06 SES 07 A, Making School in the Age of the Screen
The way in which we commonly understand education today finds its origins in the way the new generation was introduced in the existing world in the schools of the Ancient Greek city-states. (Stiegler 2006, Masschelein & Simons 2013). That is, as a social practice that sets a particular disciplinary regime of attention-formation, and that mediates our relation with the world largely through textual technologies (rather than by raising children solely through the immediacy of real-life experiences and confrontations) (Cf. Mollenhauer 2014) . This, moreover, involves drawing children away from the sphere of the household to a specifically designed environment, and gathering them there on the basis of chance (at least too some extent). Recent changes, such as the privatization and marketization of education, far-reaching processes of globalization and deinstitutionalization, but above all the ubiquity of digital tools and the inevitability of constantly relying on them in all spheres of life, challenge much of what we have taken for granted and pose new issues for which we currently lack an appropriate language.
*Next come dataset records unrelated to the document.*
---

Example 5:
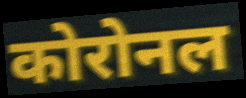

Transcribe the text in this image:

कोरोनल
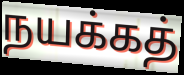
நயக்கத்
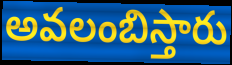
అవలంబిస్తారు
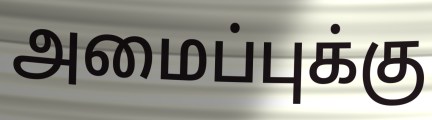
அமைப்புக்கு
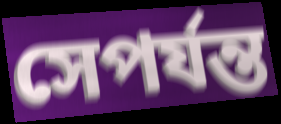
সেপর্যন্ত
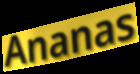
Ananas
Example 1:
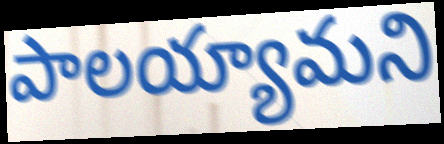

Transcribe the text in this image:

పాలయ్యామని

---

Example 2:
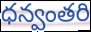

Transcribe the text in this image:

ధన్వంతరి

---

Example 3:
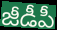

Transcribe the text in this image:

జీడీపీ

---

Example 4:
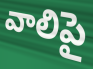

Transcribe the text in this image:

వాలిపై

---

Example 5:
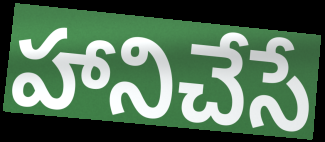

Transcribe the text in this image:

హానిచేసే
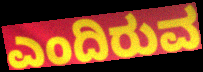
ಎಂದಿರುವ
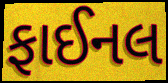
ફાઈનલ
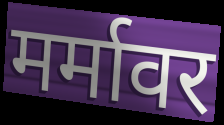
मर्मावर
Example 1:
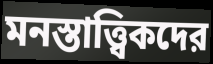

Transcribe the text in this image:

মনস্তাত্ত্বিকদের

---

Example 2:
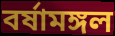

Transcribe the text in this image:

বর্ষামঙ্গল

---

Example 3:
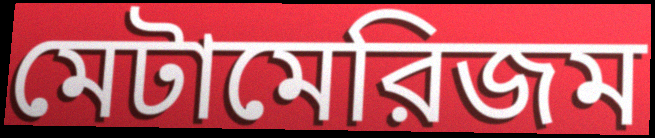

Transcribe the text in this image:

মেটামেরিজম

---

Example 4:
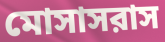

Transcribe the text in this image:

মোসাসরাস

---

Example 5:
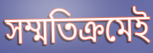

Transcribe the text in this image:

সম্মতিক্রমেই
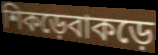
শিকড়েবাকড়ে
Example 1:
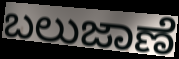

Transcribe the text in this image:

ಬಲುಜಾಣೆ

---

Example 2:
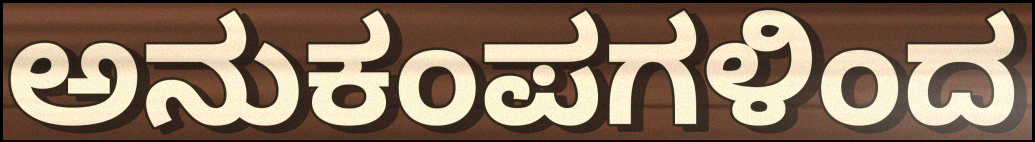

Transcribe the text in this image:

ಅನುಕಂಪಗಳಿಂದ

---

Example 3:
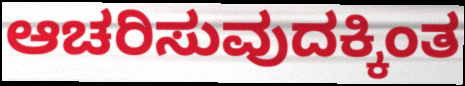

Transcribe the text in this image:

ಆಚರಿಸುವುದಕ್ಕಿಂತ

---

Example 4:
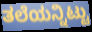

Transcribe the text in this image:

ತಲೆಯನ್ನಿಟ್ಟು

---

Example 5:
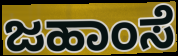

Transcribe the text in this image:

ಜಹಾಂಸೆ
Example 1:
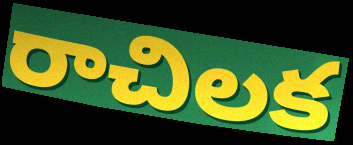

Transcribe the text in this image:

రాచిలక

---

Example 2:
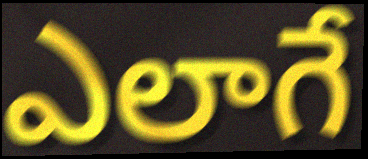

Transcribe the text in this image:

ఎలాగే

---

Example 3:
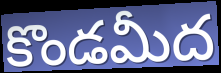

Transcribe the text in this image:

కొండమీద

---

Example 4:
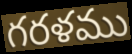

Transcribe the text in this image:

గరళము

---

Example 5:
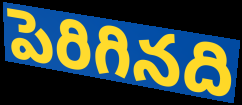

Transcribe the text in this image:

పెరిగినది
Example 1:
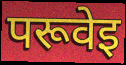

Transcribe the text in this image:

परूवेइ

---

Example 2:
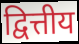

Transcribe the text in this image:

द्वित्तीय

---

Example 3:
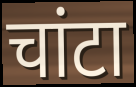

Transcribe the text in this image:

चांटा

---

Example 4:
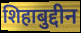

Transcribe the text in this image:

शिहाबुद्दीन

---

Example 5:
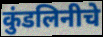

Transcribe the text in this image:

कुंडलिनीचे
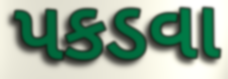
પકડવા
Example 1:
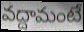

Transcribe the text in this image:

వద్దామంటే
Therefore, in this symposium we want to address the impact of digitization on education in the (near) future, and more specifically zoom in on the issue whether it is still possible to understand education along the lines of the particular 'pedagogical form' of the school (Masschelein & Simons 2010). We will focus on one particular, but most distinctive characteristic of digital media, viz. that it concerns screen-related technologies. In other words, we investigate whether it is conceivable 'to make school' in a time in which digital media have become ever-present in our lives. To be clear, we are not looking for differences in learning outcomes related to pre-digital and digital conditions (finding out whether students perform better when instructed in a traditional school as opposed to on-line). Instead, we want to explore the hypothesis that the introduction and proliferation of screen-related technologies fundamentally affects the very meaning of what it means to educate and to become an educated being (Cf. Postman 1984, Boehme 2006).
Rather than starting from the idea that there is a perennial definition or essence of what education is (or should be) and that the means we use to educate are merely instrumental to the realization of a given, predefined pedagogical form, we explore the opposite hypothesis that transitions in means, i.e. in educational technologies, affect what education is all about (cf. Stiegler 2010). More precisely, this implies that the school itself, as described above, can be seen as a particular technological assemblage that brought along a unique way of connecting to others and the world, to teachers and students, as well as to the material they study - viz. a way of relating that was mediated by textbooks, blackboards, maps and charts, but also by precise physical gestures (pointing out, demonstrating, etc.) bodily disciplines and repeated exercise in the physical presence of others. Seen from this perspective, the implementation of digital technologies in education not only implies that from now on the screen mediates our connection with others and the world, but also brings about entirely different and unforeseen ways of educating .
Therefore in this symposium we want to analyze and articulate what it means to educate and to get educated under these changed conditions. We will especially focus on the new kind of gestures that go along with screen-based education, on the one hand, and on the (im)possibility of truly gathering students around something when they connect with others/the world via the screen, on the other hand. We approach this issue both at a theoretical level, and by investigating existing practices.
Böhme, J. (2006). Schule am Ende der Buchkultur. Medientheoretische Begründungen schulischer Bildungsarchitekturen. Bad Heilbrunn: Klinkhardt. Masschelein, J. & Simons, M. (2010). Jenseits der Excellenz. Eine kleine Morphologie der Welt-Universität (F. Opperman, Trans.). Zürich: Diaphanes. Masschelein, J. & Simons, M. (2013). In defence of the school. A public issue. Leuven: E-ducation, Culture & Society Publishers. Mollenhauer, K. (2013). Forgotten Connections. On Culture and Upbringing (N. Friesen, Trans.). London: Routledge. Postman, N. (1982).The Disappearance of Childhood. New York: Vintage Books Stiegler, B. (2006). La télécratie contre la démocratie. Lettre ouverte aux représentants politiques. Paris : Flammarion. Stiegler, B. (2010).Taking Care of Youth and the Generations (S. Barker, Trans.). Stanford : Stanford University Press.